La radio era il suo pallino sin da giovanissimo e grazie alla sua determinazione e bravura è riuscito a ritagliarsi un ruolo importante – e apprezzato – nell’etere italiano

 

Il nostro viaggio prettamente radiofonico continua senza soste, andando a rievocare passati gloriosi, attraverso personaggi che hanno fatto la storia del mezzo di comunicazione più affascinante che esista. Molti come Antonio De Robertis, hanno iniziato il loro percorso di successo proprio dalla radio. Lui, al contrario della maggior parte dei grandi nomi intervistati, aveva già da giovanissimo il pallino di lavorarci. E’ approdato tramite un concorso della Rai in un’epoca lontana dai giorni nostri, dove se sbagliavi un accento, eri massacrato… Il bello di Antonio è che ha conservato intatto il suo timbro vocale e ha ancora lo stesso spirito di allora nello svolgere mansioni nel campo artistico. La nostra memoria non può che andare ai tempi di “Supersonic” o del “Calderone”. Autore e conduttore, negli anni ha potuto sviluppare capacità notevoli.

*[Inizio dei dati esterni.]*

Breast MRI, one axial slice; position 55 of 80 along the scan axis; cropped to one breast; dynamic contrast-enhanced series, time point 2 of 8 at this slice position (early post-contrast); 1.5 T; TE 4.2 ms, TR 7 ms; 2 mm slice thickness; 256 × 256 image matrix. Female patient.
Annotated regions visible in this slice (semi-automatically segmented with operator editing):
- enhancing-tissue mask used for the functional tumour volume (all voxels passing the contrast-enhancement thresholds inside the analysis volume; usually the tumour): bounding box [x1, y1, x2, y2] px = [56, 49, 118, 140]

Antonio, come avvenne l’aggancio con il mezzo radiofonico?

“Partecipai ad una serie di selezioni e fui ammesso con altri 36 candidati al corso di formazione Rai. Ricordo otto ore di aula al giorno per tre mesi e mezzo a Firenze nel centro di formazione appunto C’era tutto quello che serviva; lingue, fonetica, dizione, improvvisazione ecc. Dopo alcuni provini, avvenne una scrematura e rimanemmo in 17. Fui ammesso al corso con il punteggio più alto, arrivando così secondo, dopo Alberto Lori. Dopodiché fummo assunti”.

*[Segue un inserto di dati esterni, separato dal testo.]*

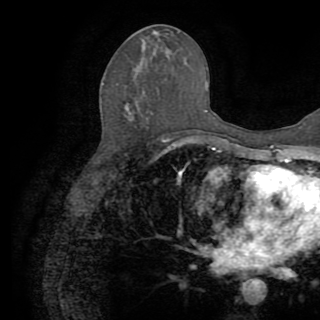
Breast MRI (dynamic contrast-enhanced), one axial slice. Slice 44 of 82 in the series (ordered by position). Cropped to one breast. Dynamic contrast-enhanced series, time point 2 of 8 at this slice position (early post-contrast). 1.5 T. TE 3.2 ms, TR 6.5 ms. 2.2 mm slice thickness. 320 × 320 image matrix, field of view 225 × 225 mm. Female patient.
Outlined on this slice (semi-automatically segmented with operator editing):
- enhancing-tissue mask used for the functional tumour volume (all voxels passing the contrast-enhancement thresholds inside the analysis volume; usually the tumour): bounding box (x1, y1, x2, y2) in pixels: (162, 138, 170, 147)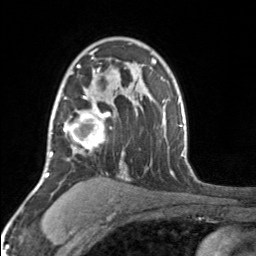
Breast MRI, one axial slice. Position 109 of 160 along the scan axis. Cropped to one breast. Dynamic contrast-enhanced series, time point 2 of 7 at this slice position (early post-contrast). 3 T. TE 1.7 ms, TR 4.6 ms. 1 mm slice thickness. 256 × 256 image matrix. Female patient.
Annotated regions visible in this slice (semi-automatic segmentation, software-assisted and operator-edited):
- enhancing-tissue mask used for the functional tumour volume (all voxels passing the contrast-enhancement thresholds inside the analysis volume; usually the tumour): bounding box (x1, y1, x2, y2) in pixels: (52, 49, 105, 156)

Ci sai dire con precisione la data esatta in cui andasti in onda per la prima volta?

“21 gennaio del 1969”.

I ricordi che custodisci nel cuore degli inizi.

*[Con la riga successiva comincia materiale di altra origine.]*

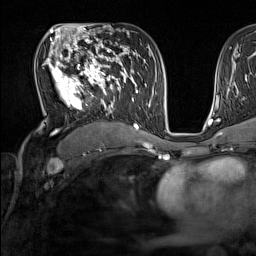
Breast MRI (dynamic contrast-enhanced), one axial slice; position 88 of 160 along the scan axis; cropped to one breast; dynamic contrast-enhanced series, time point 2 of 7 at this slice position (early post-contrast); 1.5 T; TE 1.8 ms, TR 5 ms; 256 × 256 image matrix, field of view 220 × 220 mm. Female patient.
Annotated regions visible in this slice (semi-automatically segmented with operator editing):
- enhancing-tissue mask used for the functional tumour volume (all voxels passing the contrast-enhancement thresholds inside the analysis volume; usually the tumour): bounding box [x1, y1, x2, y2] px = [42, 44, 137, 131]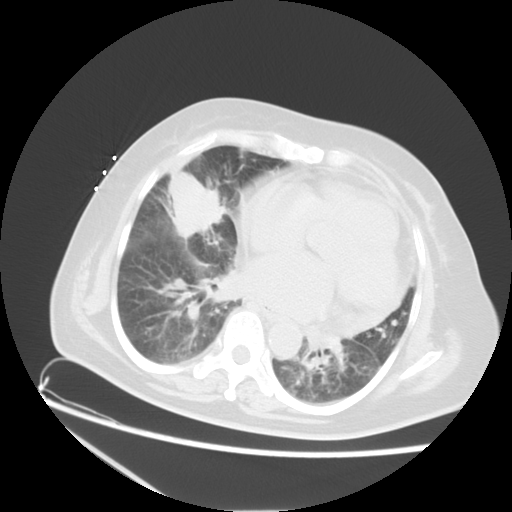
Chest CT, one axial slice. Position 8 of 22 along the scan axis. Reconstruction kernel STANDARD. Lung window (W 1500 / L -600 HU). 512 × 512 image matrix, field of view 350 × 350 mm. Female patient, age 67 years. Case-level facts recorded for this patient, not image findings: clinical TNM (as recorded): T2a N3 M1a.
Structures marked on this image (bounding box drawn by a radiologist):
- lung tumour (recorded histology: adenocarcinoma): bounding box [x1, y1, x2, y2] px = [163, 170, 229, 243]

“Ce ne sono tantissimi, è una parola”.

Qualcosa di saliente?

“Ricordo l’approccio con i colleghi più anziani che mi aiutarono molto. Un conto è fare un corso e l’altro è andare in onda in diretta, ai tempi del monopolio. Ebbi un impatto fantastico con un mondo affascinante che sognavo fin dai tempi della scuola. A casa ascoltavo la radio e ne conoscevo le voci, i nomi e i programmi, insomma ero proprio appassionato, per non dire un malato di radio. A pensare che risposi per caso ad un annuncio anonimo dove cercavano voci microfoniche e siccome facevo teatro, provai e infatti mi arrivò in breve tempo una lettera della Rai. Ho avuto la fortuna di svolgere il lavoro che desideravo da piccolo, ancor di più formato da quella che era la seconda azienda culturale d’Europa, dopo la BBC”.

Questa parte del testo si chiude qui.